In hypothesis testing, the p-value is a crucial metric that shows the probability of obtaining results at least as extreme as the observed results, given that the null hypothesis is true. For the exercise, we need to calculate the p-value for a test statistic resulting from a two-tailed test of iron rod lengths. To find the p-value, we first calculate the test statistic using the formula:

• \[ Z = \frac{(\overline{X} - \mu)}{(\sigma / \sqrt{n})} \]

Here, \( \overline{X} \) is the sample mean, \( \mu \) is the population mean, \( \sigma \) is the standard deviation, and \( n \) is the sample size. In this case, the calculation yields a Z-score, which can then be used with a standard normal distribution table to find the p-value. The p-value tells us how extreme the observed or more extreme results are under the null hypothesis, which in this case is that the mean rod length is exactly 36 inches.

Type I error

A Type I error occurs when we wrongly reject a true null hypothesis. This is a critical consideration in hypothesis testing and quality control. In the context of the Lazurus Steel Corporation exercise, if the null hypothesis that the average iron rod length is 36 inches is rejected unjustly, it leads to unnecessary machine adjustments. Our control over making a Type I error is set by the significance level \( \alpha \), chosen as 0.02 or 0.10.

• A significance level of 0.02 means there is a 2% risk of making a Type I error.
• Similarly, 0.10 allows for a larger, 10% risk.
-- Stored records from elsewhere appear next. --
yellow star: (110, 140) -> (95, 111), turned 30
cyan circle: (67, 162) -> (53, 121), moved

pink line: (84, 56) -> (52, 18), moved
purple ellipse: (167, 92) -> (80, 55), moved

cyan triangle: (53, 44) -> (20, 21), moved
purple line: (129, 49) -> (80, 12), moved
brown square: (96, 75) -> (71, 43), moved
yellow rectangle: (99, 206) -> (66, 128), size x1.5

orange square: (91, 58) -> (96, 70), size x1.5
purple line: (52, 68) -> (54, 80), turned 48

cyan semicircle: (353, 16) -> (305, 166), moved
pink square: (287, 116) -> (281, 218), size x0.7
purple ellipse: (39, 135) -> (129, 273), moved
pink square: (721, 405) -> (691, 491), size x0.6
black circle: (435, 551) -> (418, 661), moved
Balancing the significance level is essential since a too-low \( \alpha \) might make us miss significant deviations, while a too-high \( \alpha \) increases the rate of false alarms.

two-tailed test

A two-tailed test is used in hypothesis testing when deviations in both directions from the null hypothesis are considered significant. For the exercise, Lazurus Steel's quality control involves checking if the mean rod length deviates from exactly 36 inches in either direction.

• This means, we are interested in both instances where the rod length could be lesser or greater than 36 inches.
• The test checks not only for the mean being smaller or larger but checks for any significant variations in both directions.
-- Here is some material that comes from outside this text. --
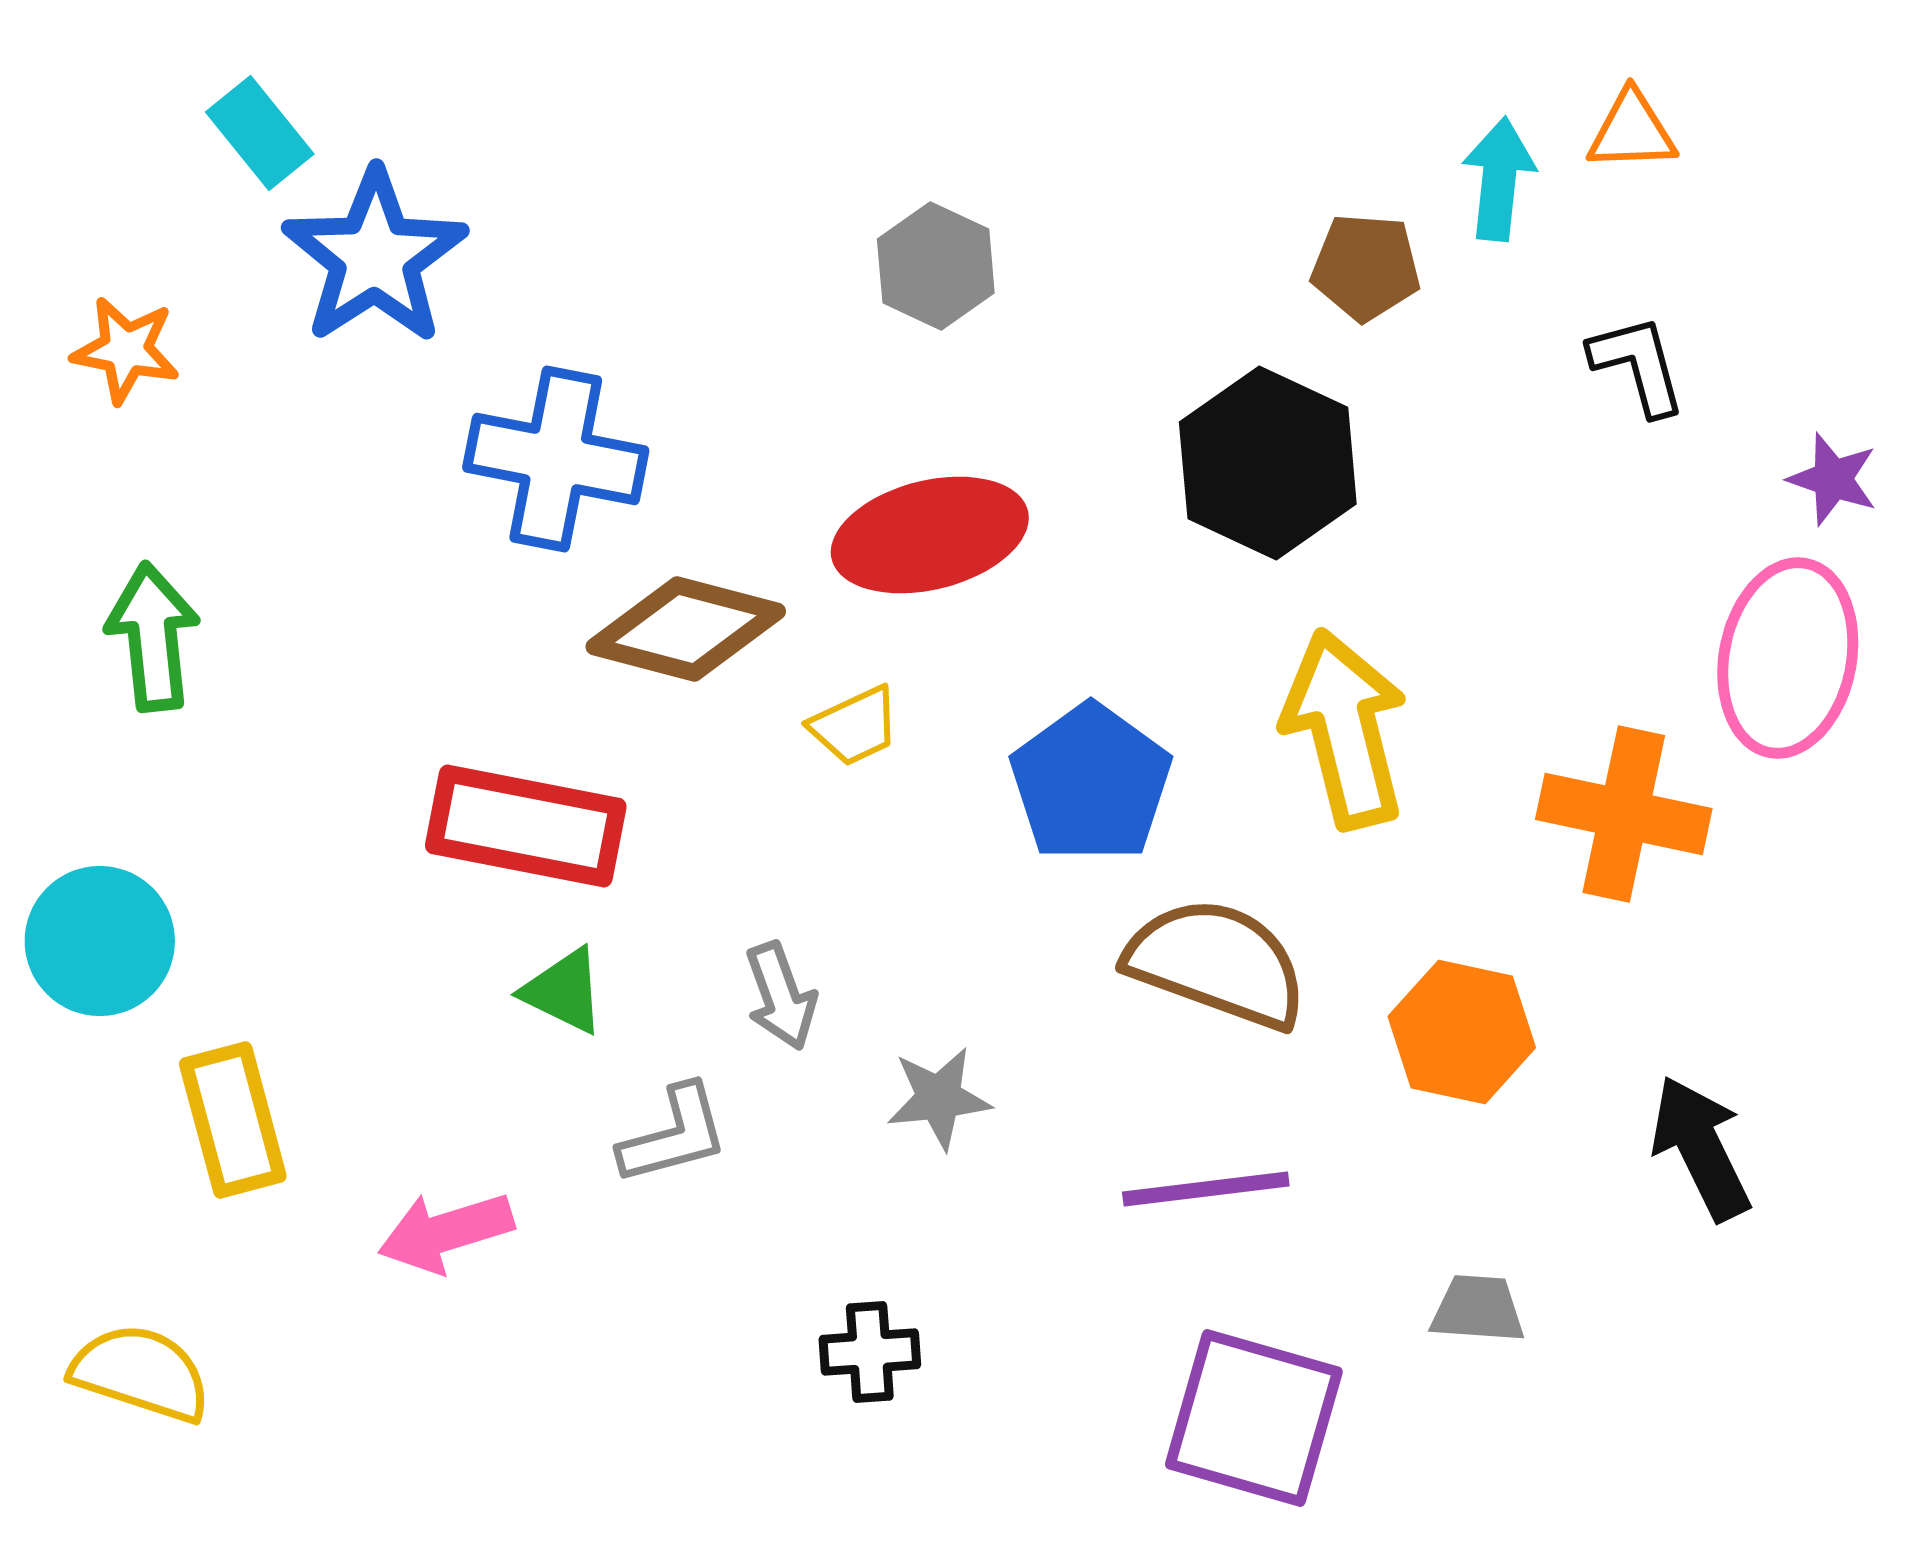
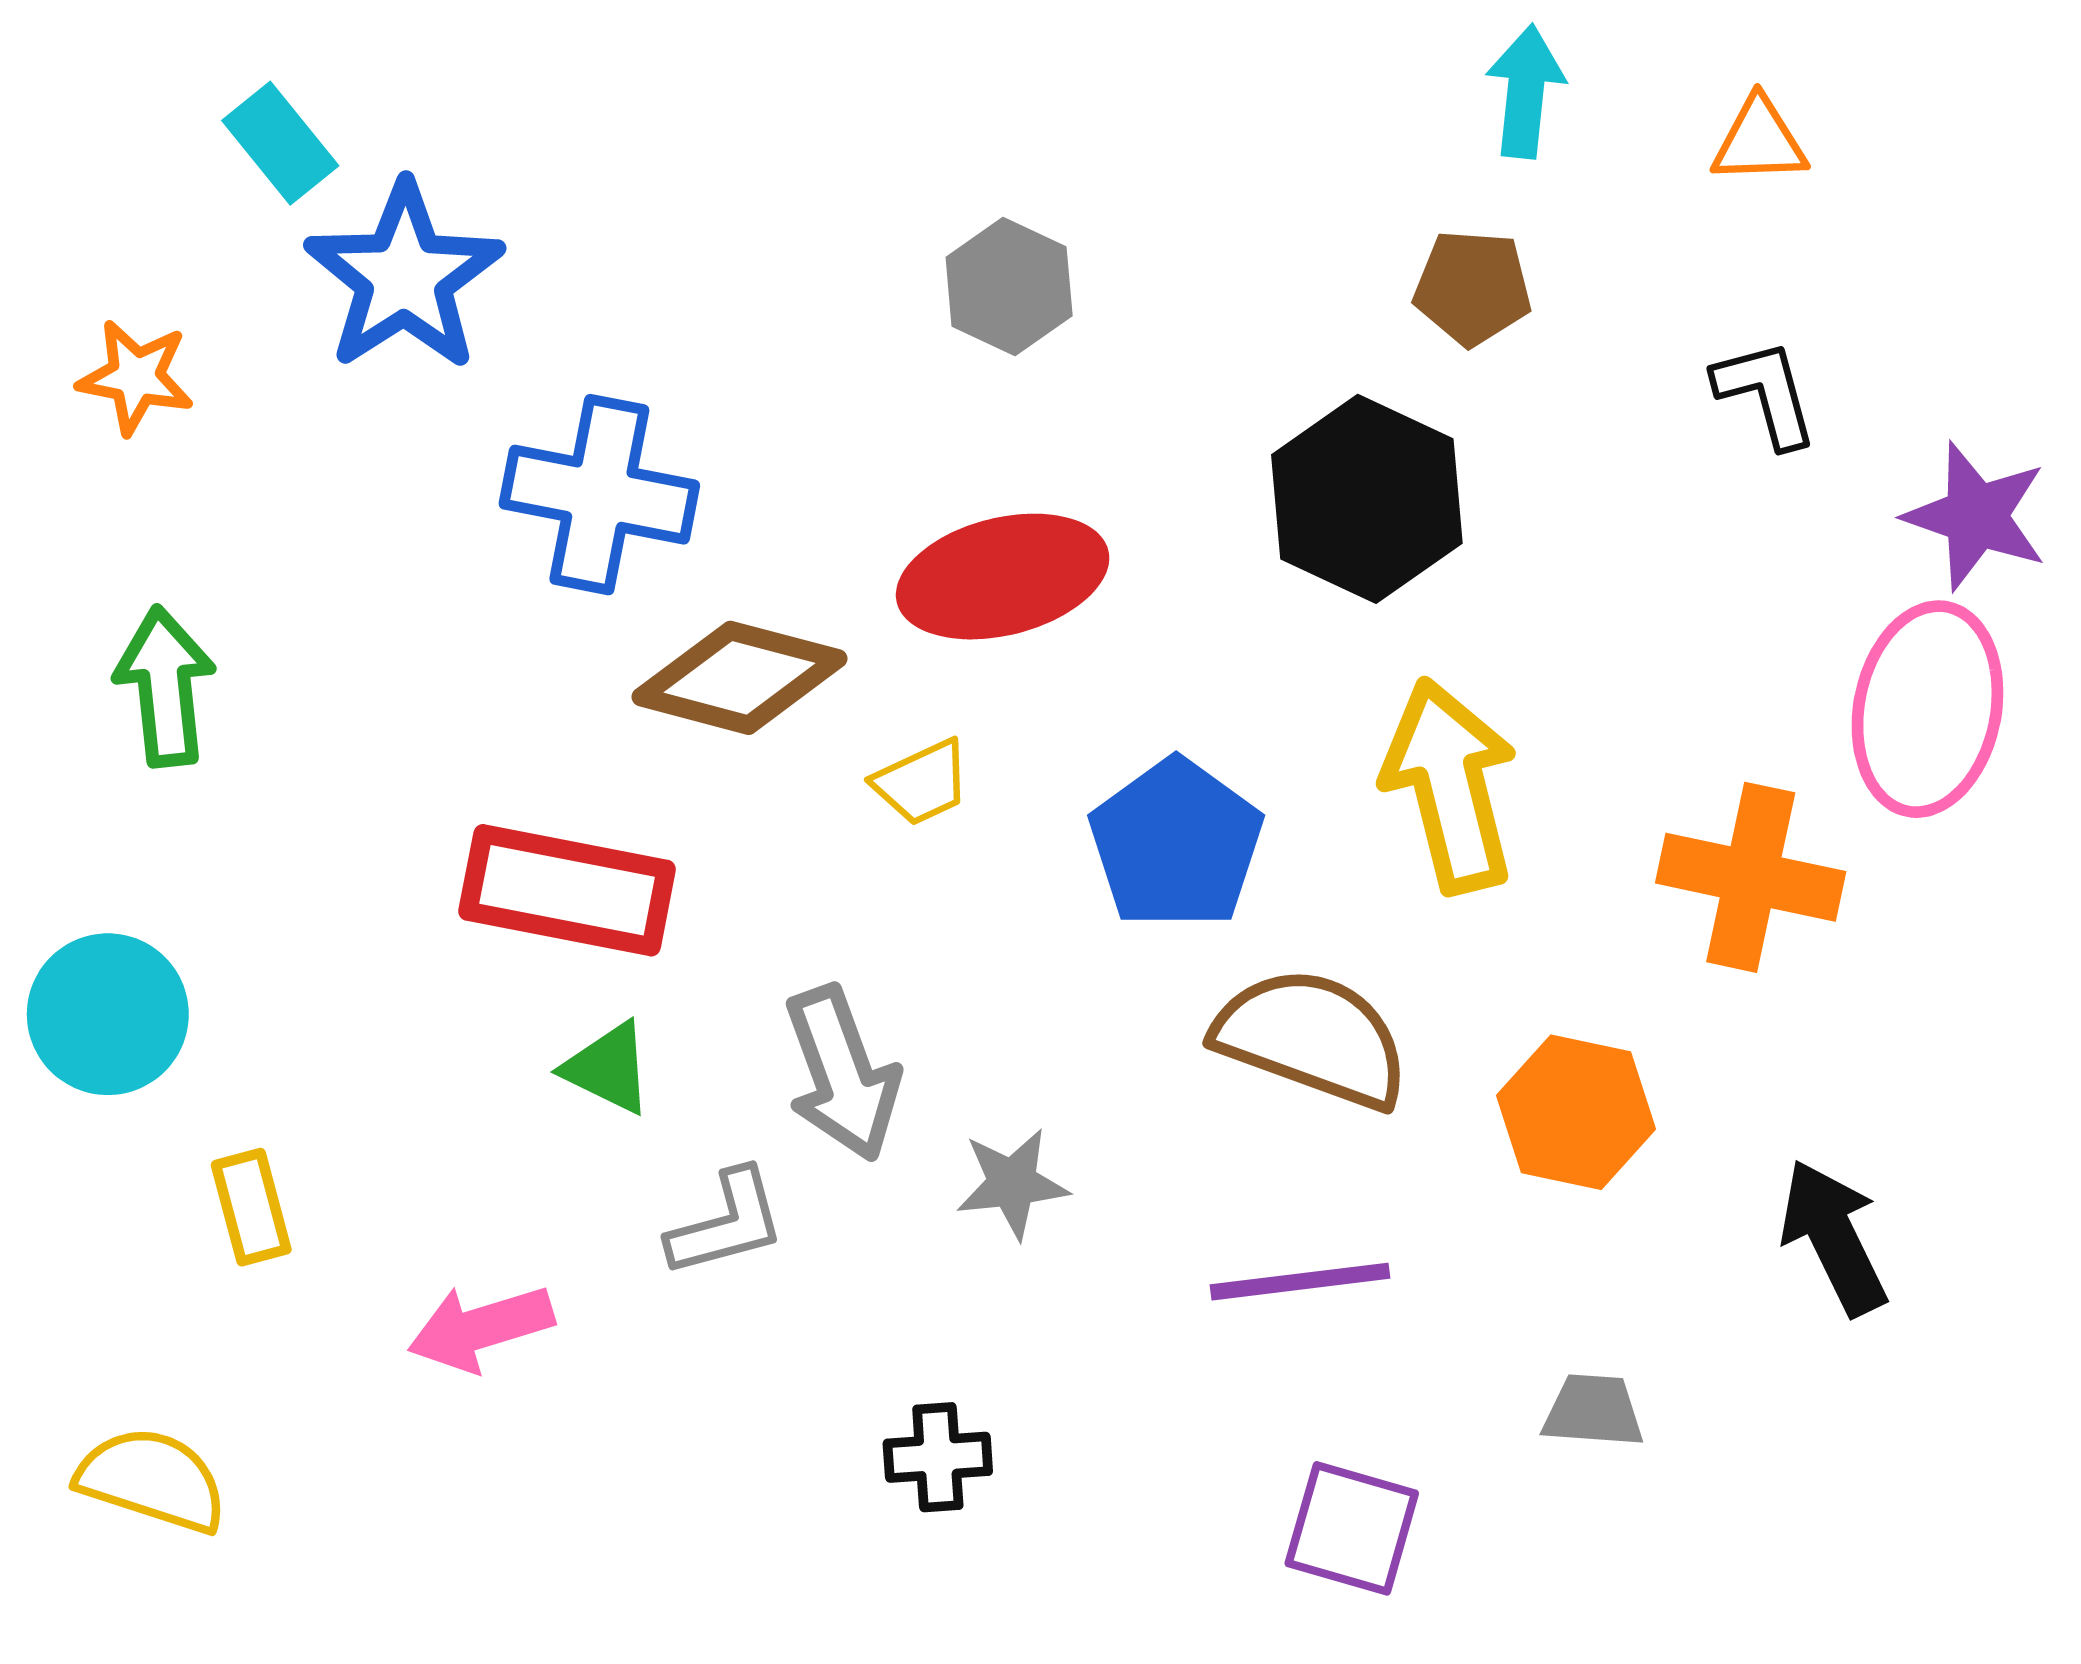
cyan arrow: (1499, 179) -> (1525, 91), moved
purple star: (1833, 479) -> (1976, 516), size x1.5
gray arrow: (781, 996) -> (842, 1073), size x1.5
yellow rectangle: (233, 1120) -> (251, 1207), size x0.7
purple square: (1254, 1418) -> (1352, 1528), size x0.7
The critical values or p-values are thus found in both tails of the standard normal distribution curve to determine the extent of deviation from the assumed mean. If the p-value found is smaller than the set \( \alpha \), the null hypothesis is rejected, indicating a significant deviation in either direction from the expected outcome.

standard normal distribution

The standard normal distribution is a foundational concept in statistics, especially in hypothesis testing. It is a normal distribution with a mean of 0 and a standard deviation of 1. When assessing the quality of Lazurus Steel's iron rods, the normal distribution of the rod lengths is considered.

• Once we compute the Z-score from the sample data, we refer it to the standard normal distribution.
• The Z-score tells us how many standard deviations an element is from the mean.

In this exercise, using the standard normal distribution allows us to find the probability associated with the test statistic, guiding conclusions about whether to adjust the manufacturing machine.

quality control

Quality control in manufacturing processes, like those used by Lazurus Steel Corporation, ensures products meet specified standards. Ensuring rods are close to the desired 36 inches requires regular hypothesis tests. This process involves:

• Sampling rods regularly to check for significant deviation from the target mean length.
• Stopping and adjusting the machinery when deviations are statistically significant.

Through continuous quality control, the company can maintain the precision in rod lengths, minimizing defective products and maintaining customer satisfaction. The hypothesis testing plays a pivotal role here, ensuring the machinery operates within acceptable variability limits.